Vergelijkbaar met de hier in cassatie aan de orde gestelde beslissing van het hof uit 2019. Het door mij aan de orde gestelde geval is ontleend aan het in randnummer 14 besproken arrest van het hof Arnhem van 5 november 2012, P12/0298, ECLI:NL:GHARN:2012:BY2256, NJFS 2013/15.
Bij niet-geweldsdelicten is het daarmee van belang of het om opgelegde dan wel omgezette dwangverpleging gaat. In het eerste geval is de terbeschikkinggestelde in vier jaar van alles af, terwijl dat niet het geval is na omzetting. Daar kan de maatregel doorlopen tot vier jaar na de ingang van de omzetting (verpleging). Toegegeven moet worden dat dit verschil op het eerste gezicht een zekere onevenwichtigheid heeft. Het verschil wordt verklaard door de ernst van het delict (niet-geweldsmisdrijf) en houdt verband met het verschil tussen TBS met voorwaarden als opleggingsvariant van TBS en voorwaardelijke beëindiging van de TBS als executiemodaliteit van de TBS met verpleging. Bij de oplegging van TBS met voorwaarden is de duur hoe dan ook beperkt tot negen jaren (aanvankelijk was dit drie of vier jaren; zie thans art. 38e lid 2 Sr) waarbij geen betekenis toekomt aan de vraag of de maatregel is opgelegd ter zake van een misdrijf als bedoeld in art. 38e Sr. Bij de oplegging van TBS met verpleging ter zake van een niet-geweldsmisdrijf als bedoeld in art. 38e Sr is de duur van de TBS beperkt tot vier jaren en doet het er niet toe of de verpleging voorwaardelijk is beëindigd. Indien de termijn van de TBS in dit laatste geval de vier jaar te boven zou kunnen gaan, zal de terbeschikkinggestelde in de fase voorafgaande aan het expireren van de termijn van vier jaren graag genoegen nemen met proefverlof en de rechter verzoeken de verpleging vooral niet voorwaardelijk te beëindigen, omdat hij daardoor de mogelijkheid tot verlengen uitbreidt. Het motto van menig terbeschikkinggestelde zal dan naar wel valt te begrijpen worden: zorg bij een gemaximeerde TBS met dwangverpleging vooral dat geen voorwaardelijke beëindiging plaatsvindt.

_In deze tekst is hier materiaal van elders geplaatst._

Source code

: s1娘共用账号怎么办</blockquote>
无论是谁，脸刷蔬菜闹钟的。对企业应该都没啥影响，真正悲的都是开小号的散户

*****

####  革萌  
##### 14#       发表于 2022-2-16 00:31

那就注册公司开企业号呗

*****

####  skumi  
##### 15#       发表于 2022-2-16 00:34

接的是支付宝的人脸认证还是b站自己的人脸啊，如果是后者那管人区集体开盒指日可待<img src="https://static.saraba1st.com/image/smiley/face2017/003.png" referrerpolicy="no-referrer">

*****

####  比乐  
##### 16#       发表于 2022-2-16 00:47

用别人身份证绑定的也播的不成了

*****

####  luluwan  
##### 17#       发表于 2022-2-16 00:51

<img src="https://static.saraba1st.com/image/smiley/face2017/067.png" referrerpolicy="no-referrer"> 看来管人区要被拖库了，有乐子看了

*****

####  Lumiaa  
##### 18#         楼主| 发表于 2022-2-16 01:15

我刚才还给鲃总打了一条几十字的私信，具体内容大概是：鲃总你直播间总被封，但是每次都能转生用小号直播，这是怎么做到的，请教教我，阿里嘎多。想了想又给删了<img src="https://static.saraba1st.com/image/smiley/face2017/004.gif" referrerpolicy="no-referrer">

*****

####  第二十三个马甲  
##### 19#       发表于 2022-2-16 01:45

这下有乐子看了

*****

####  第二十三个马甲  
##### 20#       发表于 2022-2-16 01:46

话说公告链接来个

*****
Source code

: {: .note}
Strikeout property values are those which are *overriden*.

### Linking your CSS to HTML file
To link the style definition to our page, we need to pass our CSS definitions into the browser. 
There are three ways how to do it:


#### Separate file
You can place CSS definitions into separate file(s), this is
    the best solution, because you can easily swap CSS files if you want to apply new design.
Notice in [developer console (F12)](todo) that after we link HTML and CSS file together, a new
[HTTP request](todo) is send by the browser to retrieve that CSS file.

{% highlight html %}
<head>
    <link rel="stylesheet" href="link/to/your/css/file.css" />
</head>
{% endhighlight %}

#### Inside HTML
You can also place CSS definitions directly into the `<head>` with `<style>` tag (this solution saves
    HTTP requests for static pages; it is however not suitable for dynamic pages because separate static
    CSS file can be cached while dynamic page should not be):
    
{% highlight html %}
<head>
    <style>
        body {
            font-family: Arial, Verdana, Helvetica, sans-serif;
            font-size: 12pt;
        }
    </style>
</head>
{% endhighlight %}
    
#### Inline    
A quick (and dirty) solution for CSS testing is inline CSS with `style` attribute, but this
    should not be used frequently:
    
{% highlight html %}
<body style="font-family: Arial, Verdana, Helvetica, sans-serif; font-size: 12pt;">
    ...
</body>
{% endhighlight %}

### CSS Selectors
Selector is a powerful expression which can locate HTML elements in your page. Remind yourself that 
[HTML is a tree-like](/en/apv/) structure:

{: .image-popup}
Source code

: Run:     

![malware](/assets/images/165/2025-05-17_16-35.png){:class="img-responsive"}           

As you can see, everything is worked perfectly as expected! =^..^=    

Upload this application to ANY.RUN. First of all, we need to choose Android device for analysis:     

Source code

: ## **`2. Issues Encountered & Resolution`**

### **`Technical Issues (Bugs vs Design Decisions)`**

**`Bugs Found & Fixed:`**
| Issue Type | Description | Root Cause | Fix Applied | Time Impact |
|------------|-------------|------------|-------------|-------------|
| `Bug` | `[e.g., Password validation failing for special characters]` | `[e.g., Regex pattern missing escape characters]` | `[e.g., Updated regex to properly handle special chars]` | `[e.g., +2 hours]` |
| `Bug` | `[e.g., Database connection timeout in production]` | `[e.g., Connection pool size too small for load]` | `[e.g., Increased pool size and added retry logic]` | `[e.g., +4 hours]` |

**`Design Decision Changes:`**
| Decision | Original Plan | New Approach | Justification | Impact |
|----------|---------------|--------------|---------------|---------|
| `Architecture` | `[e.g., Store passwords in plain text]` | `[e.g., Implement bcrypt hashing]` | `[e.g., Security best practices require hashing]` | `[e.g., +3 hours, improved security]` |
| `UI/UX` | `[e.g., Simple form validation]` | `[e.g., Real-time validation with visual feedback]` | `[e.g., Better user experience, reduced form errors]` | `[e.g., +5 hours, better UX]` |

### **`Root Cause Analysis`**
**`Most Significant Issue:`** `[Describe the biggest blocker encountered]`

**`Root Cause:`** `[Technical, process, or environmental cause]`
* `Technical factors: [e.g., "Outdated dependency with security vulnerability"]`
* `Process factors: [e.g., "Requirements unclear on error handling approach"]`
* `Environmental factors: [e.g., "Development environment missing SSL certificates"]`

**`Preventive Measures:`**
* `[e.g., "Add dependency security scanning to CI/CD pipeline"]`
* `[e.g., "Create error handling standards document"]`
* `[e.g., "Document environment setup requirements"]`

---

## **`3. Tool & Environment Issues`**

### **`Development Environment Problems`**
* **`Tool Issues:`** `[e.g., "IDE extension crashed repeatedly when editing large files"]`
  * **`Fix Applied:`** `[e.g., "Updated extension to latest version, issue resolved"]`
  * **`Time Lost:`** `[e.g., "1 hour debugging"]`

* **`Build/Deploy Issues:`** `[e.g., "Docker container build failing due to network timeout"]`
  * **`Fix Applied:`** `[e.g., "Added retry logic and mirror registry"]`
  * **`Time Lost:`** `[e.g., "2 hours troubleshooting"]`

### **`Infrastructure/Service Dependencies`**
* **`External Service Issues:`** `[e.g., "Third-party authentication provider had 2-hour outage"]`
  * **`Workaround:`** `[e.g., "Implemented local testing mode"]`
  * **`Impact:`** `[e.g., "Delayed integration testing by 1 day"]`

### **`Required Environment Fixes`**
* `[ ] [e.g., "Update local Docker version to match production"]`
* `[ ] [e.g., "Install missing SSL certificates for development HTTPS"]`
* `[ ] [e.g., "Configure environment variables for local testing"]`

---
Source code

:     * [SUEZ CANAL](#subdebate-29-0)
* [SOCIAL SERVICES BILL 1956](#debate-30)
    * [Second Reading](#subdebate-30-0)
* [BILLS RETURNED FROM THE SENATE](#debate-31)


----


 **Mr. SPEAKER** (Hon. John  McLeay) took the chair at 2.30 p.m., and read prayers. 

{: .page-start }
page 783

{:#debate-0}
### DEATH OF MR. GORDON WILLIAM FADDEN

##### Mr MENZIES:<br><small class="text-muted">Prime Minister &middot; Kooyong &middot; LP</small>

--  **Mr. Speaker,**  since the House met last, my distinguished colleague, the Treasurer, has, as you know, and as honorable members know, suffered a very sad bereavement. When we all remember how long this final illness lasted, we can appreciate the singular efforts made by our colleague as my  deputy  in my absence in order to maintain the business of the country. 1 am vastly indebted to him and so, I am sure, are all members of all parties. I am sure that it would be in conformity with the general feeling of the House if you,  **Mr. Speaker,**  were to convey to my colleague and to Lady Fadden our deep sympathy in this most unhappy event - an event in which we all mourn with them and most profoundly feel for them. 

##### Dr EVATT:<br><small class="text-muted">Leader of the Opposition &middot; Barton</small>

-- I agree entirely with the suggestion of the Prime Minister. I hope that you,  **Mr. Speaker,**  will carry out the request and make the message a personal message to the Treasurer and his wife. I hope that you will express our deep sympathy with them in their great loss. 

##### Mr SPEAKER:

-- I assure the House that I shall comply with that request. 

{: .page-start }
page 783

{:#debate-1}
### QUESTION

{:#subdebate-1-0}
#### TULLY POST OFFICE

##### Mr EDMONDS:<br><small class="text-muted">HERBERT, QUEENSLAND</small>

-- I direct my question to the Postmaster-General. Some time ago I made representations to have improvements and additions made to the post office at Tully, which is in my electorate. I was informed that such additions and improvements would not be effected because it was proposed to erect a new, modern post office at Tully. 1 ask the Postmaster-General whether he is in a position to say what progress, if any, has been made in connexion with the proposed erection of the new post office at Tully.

De periode gedurende welke de verpleging voorlopig is hervat wordt door de penitentiaire kamer van het hof Arnhem-Leeuwarden aangemerkt als termijn van voorwaardelijke beëindiging van de verpleging. Tot dat oordeel kwam het hof in een beslissing van 9 oktober 2014, ECLI:NL:GHARL:2014:7785. Voor de vraag of de maatregel minimaal een jaar voorwaardelijk beëindigd is geweest als bedoeld in de slotzin van art. 509t lid 2 Sv en dus afwijzing van de verlengingsvordering (onvoorwaardelijke beëindiging) mogelijk was, rekent het hof de periode gedurende welke de verpleging voorlopig is hervat mee. Uit die beslissing valt niet zonder meer af te leiden dat het hof de termijn van voorlopige hervatting van de verpleging niet in aanmerking neemt bij de berekening van de duur van de terbeschikkingstelling met verpleging.
Hof Arnhem 23 januari 1989, PI 1989/28.
Gezegd zou ook kunnen worden dat van berekenen van de duur geen sprake meer kon zijn nu de gemaximeerde TBS op 28 december 2016 ten einde is gekomen.